After Doug got it into shape, I started using the rules in my campaign – and I have used them since. I know that Jake Bernstein put in a lot of hours too, but I think I was the only one using it in a real game until Doug used it for Alien Menace.  

My gaming group, the Headhunters, actually full-on revolted when I tried to not use it for a campaign setting. Since I run my group like a pirate democracy (co-GM is chosen by the players, who then elects the GM), I basically had to backpedal. I’m kind of glad I did though, because it let us find a few holes in Doug’s original design.  

I know I contributed to rules for Gunslinger, Telescopic Vision, Spells/Powers, and the random roll table for crits (I mean, you gotta have a random roll table, amirite?).  

Overall, I love the rules. It’s hard to do “simple and playable” with “complex and flavorful,” and I mean hard. But Doug pulled it off and I’m really proud of what the system finally became. 

One particularly memorable moment in one of my campaigns involved my best friend, C.. He was playing a man out of time in modern day, and just nailing his role. At the climax of the story arc, the PCs had to stop an evil witch (C.’s character’s wife) from summoning her demonic patron.  

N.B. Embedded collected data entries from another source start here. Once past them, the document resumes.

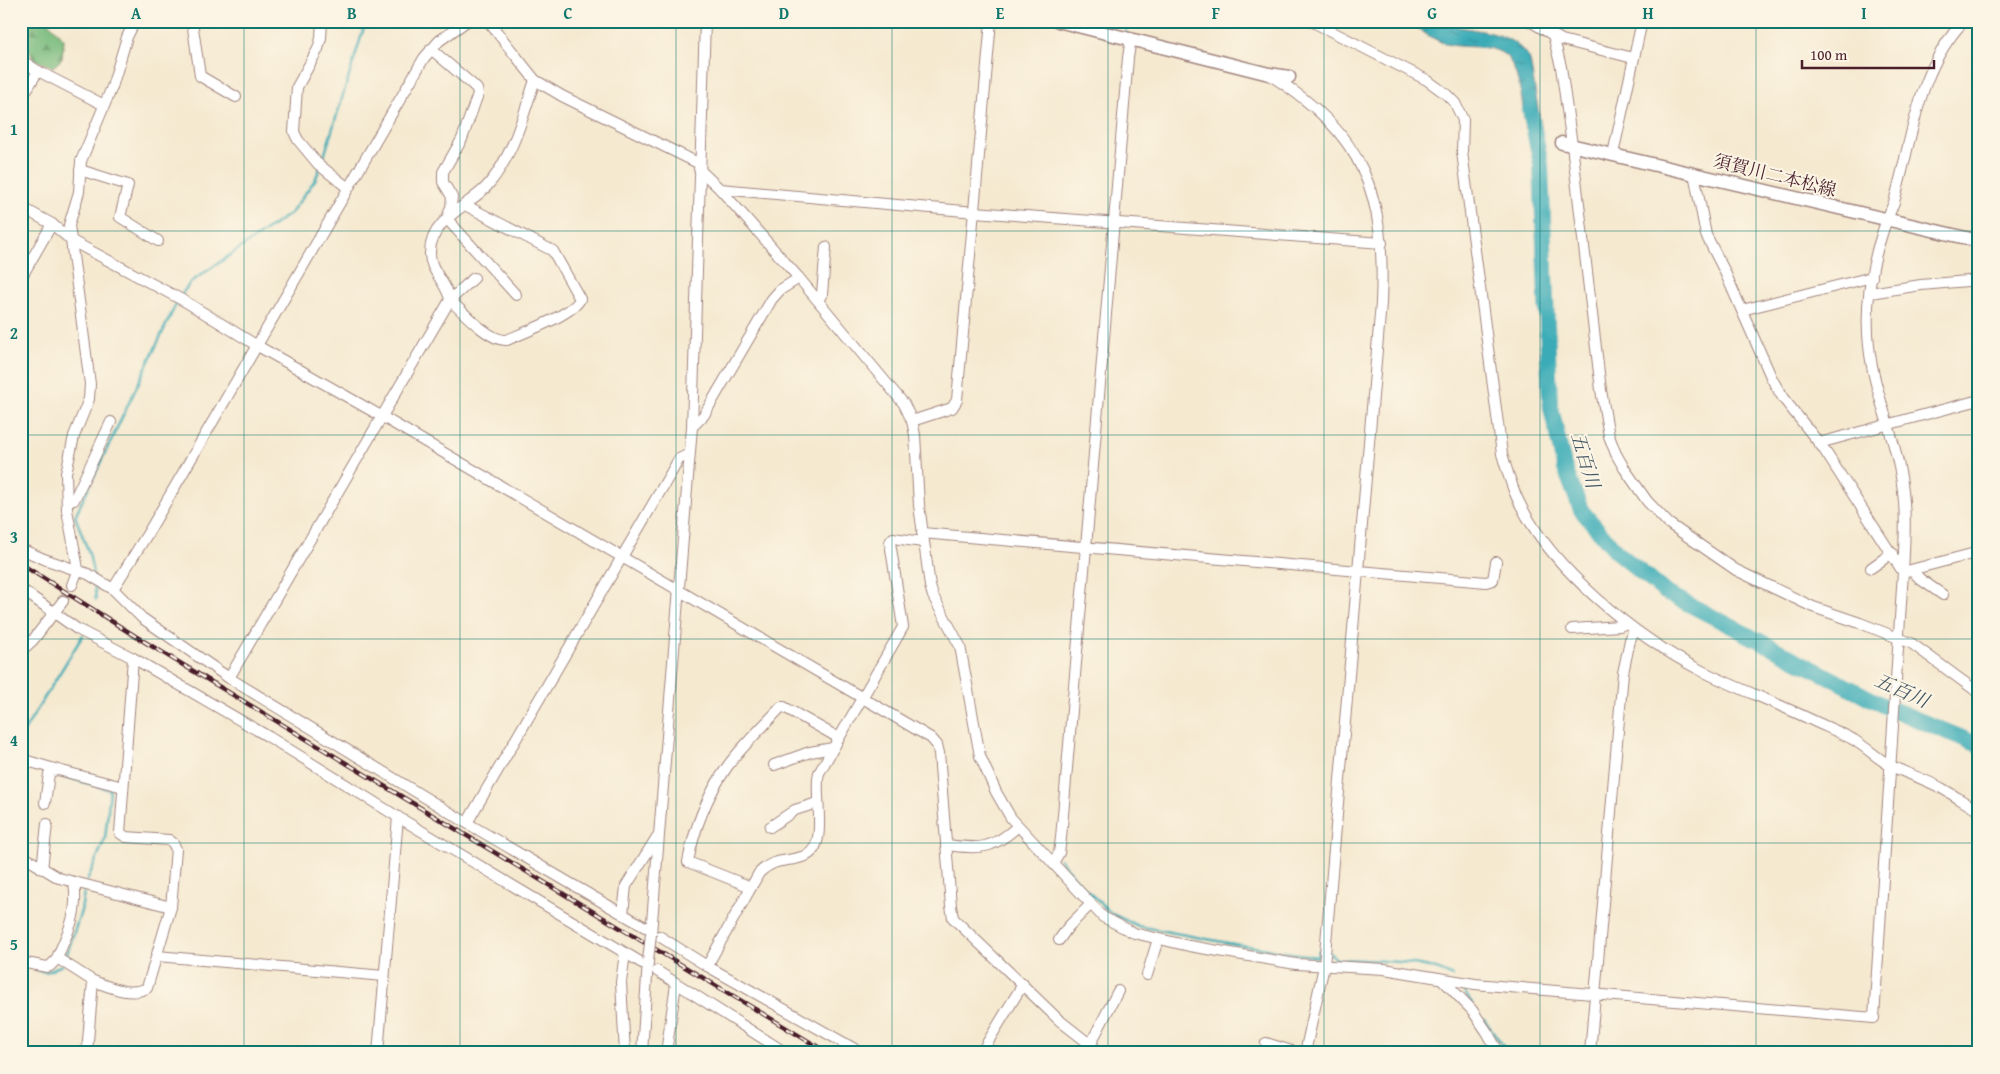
<svg xmlns="http://www.w3.org/2000/svg" width="2000" height="1074" font-family="'Gentium Book Plus','Noto Serif JP',serif">
	<style>
		.forest { fill: url(#forest-firs); stroke: #626e54 }
		.water { fill: url(#water-ripples); stroke: #426671 }
		.lines { fill: none; stroke-linecap: round; stroke-linejoin: round }
		.stream { stroke: #3bacb7; stroke-width: 2.5 }
		.river { stroke: #3bacb7; stroke-width: 16 }
		.minor-tunnel { stroke: #d3c1af; stroke-width: 10; stroke-dasharray: 10 5; stroke-linecap: butt }
		.minor-casing { stroke: #a0847e; stroke-width: 12 }
		.major-casing { stroke: #a0847e; stroke-width: 15 }
		.minor { stroke: #fff; stroke-width: 10 }
		.major { stroke: #fff; stroke-width: 12 }
		.rail-casing { stroke: #4a1f2b; stroke-width: 4.5 }
		.rail { stroke: #fcf5e5; stroke-width: 2.5; stroke-dasharray: 8; stroke-linecap: butt }
		.minor-bridge-casing { stroke: #a0847e; stroke-width: 12; stroke-linecap: butt }
		.minor-bridge { stroke: #fff; stroke-width: 10 }
		.grid { fill: none; stroke: #0f766e; stroke-width: 1; stroke-opacity: 0.55 }
		.labels { text-anchor: middle; dominant-baseline: central; stroke-width: 4; stroke-linejoin: round; paint-order: stroke }
		.street-label { font-size: 18px; fill: #4a1f2b; stroke: #fcf5e5 }
		.water-label { font-size: 19px; font-style: italic; fill: #445763; stroke: #fcf5e5 }
		.neatline { fill: none; stroke: #0f766e; stroke-width: 2 }
		.grid-label { font-size: 16px; text-anchor: middle; font-weight: bold; fill: #0f766e }
	</style>
	<defs>
		<pattern id="forest-firs" width="22" height="20" patternUnits="userSpaceOnUse" patternTransform="scale(1.25)"><rect width="22" height="20" fill="#7abc7e"/><path d="M5 1l3.5 6h-7zM16 11l3.5 6h-7z" fill="#669867"/></pattern>
		<pattern id="water-ripples" width="26" height="14" patternUnits="userSpaceOnUse" patternTransform="scale(1.25)"><rect width="26" height="14" fill="#3bacb7"/><path d="M2 4q2-2 4 0t4 0M15 11q2-2 4 0t4 0" fill="none" stroke="#348b95"/></pattern>
	</defs>
	<rect width="100%" height="100%" fill="#fcf5e5"/>
	<filter id="ink" filterUnits="userSpaceOnUse"><feTurbulence type="fractalNoise" baseFrequency=".02" numOctaves="2"/><feDisplacementMap in="SourceGraphic" scale="10" xChannelSelector="R" yChannelSelector="G"/><feConvolveMatrix kernelMatrix="1 2 1 2 8 2 1 2 1" color-interpolation-filters="sRGB"/></filter>
	<filter id="wash" filterUnits="userSpaceOnUse"><feTurbulence type="fractalNoise" baseFrequency=".0096" numOctaves="4" result="noise"/><feDisplacementMap in="SourceGraphic" scale="20" xChannelSelector="R" yChannelSelector="G"/><feGaussianBlur stdDeviation="1.12" result="paint"/><feColorMatrix in="noise" values="0 0 0 0 0 0 0 0 0 0 0 0 0 0 0 0 0 1.4 0 .05"/><feComposite in="paint" operator="in"/></filter>
	<g filter="url(#wash)">
		<rect width="100%" height="100%" fill="#f5e9d0"/>
		<polygon class="forest" points="22,21 47,21 64,39 62,59 53,67 33,59 22,29"/>
		<path class="water" d="M1406,21c10,0 29,-2 39,0 5,2 8,5 14,6 28,5 55,6 71,33l12,72 -16,-3c-3,-20 -6,-59 -20,-73 -14,-13 -42,-7 -60,-12 -14,-5 -28,-15 -40,-23z"/>
		<g class="lines">
			<g class="stream">
				<polyline points="1124,21 1126,33"/>
				<polyline points="322,163 366,21"/>
				<polyline points="181,295 191,282 291,213 315,180 320,168"/>
				<polyline points="93,573 89,553 75,516 178,300"/>
				<polyline points="94,581 96,600"/>
				<polyline points="86,630 87,623"/>
				<polyline points="21,736 83,635"/>
				<polyline points="21,765 47,772"/>
				<polyline points="55,774 110,790 105,839 87,881"/>
				<polyline points="1060,859 1082,886 1112,914 1138,926 1228,943 1317,957 1319,950"/>
				<path d="M1329,952l7,7c34,2 88,0 116,17"/>
				<polyline points="65,960 81,911 85,886"/>
				<polyline points="37,970 46,972 62,965"/>
				<polyline points="1464,992 1472,1003"/>
				<polyline points="1484,1019 1508,1053"/>
			</g>
			<polyline class="river" points="1530,110 1541,165 1550,403 1564,466 1581,510 1618,553 1665,592 1887,707 1979,745"/>
		</g>
	</g>
	<g filter="url(#ink)">
		<g class="lines">
			<polyline class="minor-tunnel" points="63,601 72,585"/>
			<defs>
				<g id="minor">
					<polyline points="192,21 200,76 236,97"/>
					<polyline points="322,21 321,38 318,49 297,87 294,132 298,140 318,164 348,188"/>
					<polyline points="488,21 535,80 562,96 700,164"/>
					<path d="M1311,21l116,59 19,14 9,9 8,17 -1,32 40,302c5,16 9,31 16,46 33,69 117,137 184,171 37,18 77,33 114,51 13,6 26,11 38,18 13,8 24,19 37,26 17,8 36,14 52,23 12,7 24,15 36,22"/>
					<polyline points="1530,21 1553,35 1561,67 1572,145 1601,390 1609,436 1616,454 1624,468 1647,501 1668,523 1736,570 1813,607 1860,623 1911,643 1979,693"/>
					<polyline points="1550,32 1553,35 1562,40 1633,58"/>
					<polyline points="431,49 473,85 477,89 478,94 462,139 443,172 443,182 452,197 451,207 447,219 516,295"/>
					<polyline points="21,60 38,71"/>
					<path d="M1270,75c95,60 116,119 111,228l-57,663 -19,87"/>
					<polyline points="21,99 38,71 104,105"/>
					<polyline points="1613,154 1642,21"/>
					<path d="M699,169l21,20 79,89 105,126 8,17 3,14 4,70 11,81 3,10 27,50 20,110 16,36 15,26 92,99 31,16 55,13 107,18 88,5 91,15 399,34 29,-446c2,-36 4,-70 -4,-105 -8,-41 -26,-80 -30,-121 -4,-36 1,-77 13,-112 3,-11 8,-21 12,-32 18,-61 23,-133 70,-181"/>
					<polyline points="80,170 128,185 120,217 158,241"/>
					<polyline points="1694,173 1706,235 1724,270 1772,379 1783,398 1823,448 1903,572 1979,552"/>
					<polyline points="720,189 975,212 1382,243"/>
					<path d="M465,205l88,46 27,48c-6,15 -57,34 -73,41 -17,2 -44,-28 -57,-40l24,-22"/>
					<polyline points="21,207 52,224 72,241 186,302 256,345 381,416 931,738 937,745 939,753 951,906 953,918 1059,1020 1101,1053"/>
					<polyline points="21,278 52,224"/>
					<polyline points="1870,293 1921,285 1979,280"/>
					<polyline points="818,300 822,294 826,247"/>
					<polyline points="1742,310 1872,277"/>
					<polyline points="912,421 952,408 957,400 991,21"/>
					<polyline points="692,427 704,415 772,299 780,290 799,278"/>
					<polyline points="1819,443 1979,400"/>
					<polyline points="67,501 74,500 111,422"/>
					<polyline points="922,533 1486,582 1493,580 1496,562"/>
					<polyline points="21,549 44,559 88,574 113,589 142,618 229,678 467,823 645,927"/>
					<polyline points="1871,568 1892,553"/>
					<polyline points="1912,570 1920,579 1943,595"/>
					<polyline points="72,585 78,569 67,510 66,473 74,436 89,399 90,384 69,225 79,192 81,161 112,87 127,37 135,21"/>
					<polyline points="21,589 77,629 133,658 269,737 398,817 642,963"/>
					<polyline points="113,589 148,533 424,58 439,41 467,21"/>
					<polyline points="1572,629 1620,626 1626,623"/>
					<polyline points="21,651 33,640 63,601"/>
					<path d="M229,678l221,-378c-3,-18 -21,-29 -20,-48 1,-34 40,-46 58,-67 25,-29 35,-69 47,-105"/>
					<polyline points="21,759 58,770"/>
					<polyline points="774,765 810,752 833,748"/>
					<polyline points="45,803 49,774 52,771 58,770 123,787"/>
					<polyline points="467,823 679,459 689,454"/>
					<polyline points="770,827 795,810 817,803"/>
					<path d="M946,845c34,4 46,5 72,-19"/>
					<polyline points="21,855 59,878 171,907"/>
					<polyline points="1053,863 1059,853 1061,838 1128,58 1131,38"/>
					<polyline points="42,869 47,824"/>
					<path d="M751,887l-63,-25c6,-33 19,-66 39,-95 15,-21 36,-40 54,-60h3l55,31"/>
					<polyline points="623,914 626,886 657,837"/>
					<polyline points="651,934 692,427 705,21"/>
					<polyline points="659,936 707,966 862,1053"/>
					<polyline points="1059,940 1068,927 1090,905"/>
					<polyline points="625,953 621,982 625,1053"/>
					<polyline points="157,956 384,976"/>
					<polyline points="57,958 93,981"/>
					<path d="M21,962l26,5 3,-1 6,-6c12,-28 23,-46 18,-78"/>
					<path d="M707,966l52,-93c16,-16 27,-10 46,-17 25,-9 8,-63 14,-83l84,-146 -13,-85 3,-4 30,4"/>
					<polyline points="657,971 786,1053"/>
					<polyline points="1147,975 1158,939"/>
					<polyline points="1442,979 1472,1010 1487,1032 1499,1053"/>
					<polyline points="1266,1043 1298,1053"/>
					<polyline points="1090,1045 1118,991"/>
					<path d="M87,1053l6,-72c17,6 37,16 54,7l24,-81 5,-58 -3,-6 -4,-3 -43,-3 -6,-4 13,-175"/>
					<polyline points="378,1053 398,817"/>
					<polyline points="642,1053 648,961"/>
					<polyline points="666,1053 676,984"/>
					<polyline points="981,1053 1023,984"/>
					<polyline points="1590,1053 1623,673 1630,640 1634,630"/>
				</g>
				<g id="major">
					<polyline points="1058,21 1269,74 1289,77"/>
					<polyline points="1562,143 1979,241"/>
				</g>
			</defs>
			<use href="#minor" class="minor-casing"/>
			<use href="#major" class="major-casing"/>
			<use href="#minor" class="minor"/>
			<use href="#major" class="major"/>
			<defs>
				<polyline id="rail" points="21,564 135,636 828,1053"/>
			</defs>
			<use href="#rail" class="rail-casing"/>
			<use href="#rail" class="rail"/>
			<defs>
				<polyline id="minor-bridge" points="648,961 651,934"/>
			</defs>
			<use href="#minor-bridge" class="minor-bridge-casing"/>
			<use href="#minor-bridge" class="minor-bridge"/>
		</g>
	</g>
	<path class="grid" d="M244,21v1032M460,21v1032M676,21v1032M892,21v1032M1108,21v1032M1324,21v1032M1540,21v1032M1756,21v1032M21,231h1958M21,435h1958M21,639h1958M21,843h1958"/>
	<g class="labels">
		<g class="street-label">
			<text transform="translate(1775 175) rotate(14)">須賀川二本松線</text>
		</g>
		<g class="water-label">
			<text transform="translate(1586 460) rotate(73)">五百川</text>
			<text transform="translate(1902 690) rotate(24)">五百川</text>
		</g>
	</g>
	<rect width="2000" height="1074" fill="none" stroke="#fcf5e5" stroke-width="55"/>
	<path d="M1802 60v8h132v-8" fill="none" stroke="#4a1f2b" stroke-width="2.5"/>
	<text x="1810" y="60" font-size="15" fill="#4a1f2b" stroke="#fcf5e5" stroke-width="4" paint-order="stroke">100 m</text>
	<rect x="28" y="28" width="1944" height="1018" class="neatline"/>
	<g class="grid-label">
		<text x="136" y="19">A</text>
		<text x="352" y="19">B</text>
		<text x="568" y="19">C</text>
		<text x="784" y="19">D</text>
		<text x="1000" y="19">E</text>
		<text x="1216" y="19">F</text>
		<text x="1432" y="19">G</text>
		<text x="1648" y="19">H</text>
		<text x="1864" y="19">I</text>
		<text x="14" y="135">1</text>
		<text x="14" y="339">2</text>
		<text x="14" y="543">3</text>
		<text x="14" y="746">4</text>
		<text x="14" y="950">5</text>
	</g>
</svg>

Everything was going fine until several snipers began to fire on the PCs from the nearby lighthouse. In a moment of sheer badassitude, C. decides to kill two snipers with a single bowshot. Taking penalties for the Dual Weapon Attack (-4 for shooting two arrows at different targets), targeting the eye-chink (-10), 30 yards away (-7), and aiming “instantly” (-6). He proceeds to roll back-to-back triple 1s, rolls an 18 on the critical head chart, and maxes his damage.  

Basically he made Robin Hood look like a chump.  

I actually stopped the combat for a moment to make sure the math was right. It was. I instantly had to play Filter’s “Hey Man, Nice Shot.” It was just so awesome. 

I think that was what sealed the deal for my players with the aiming rules. Nothing is wrong with the Basic Set’s rules – but they like these much, much better. If you have a chance, you should grab a copy of Pyramid #3/77 – Combat – and not just because Yours Truly is also in the issue – but because Doug’s managed to create an “advanced” rules set with a (pardon the pun) simple “point and hit” interface. I’m sure once you try his alternate rules for Aim you’ll never use the Basic Set’s again.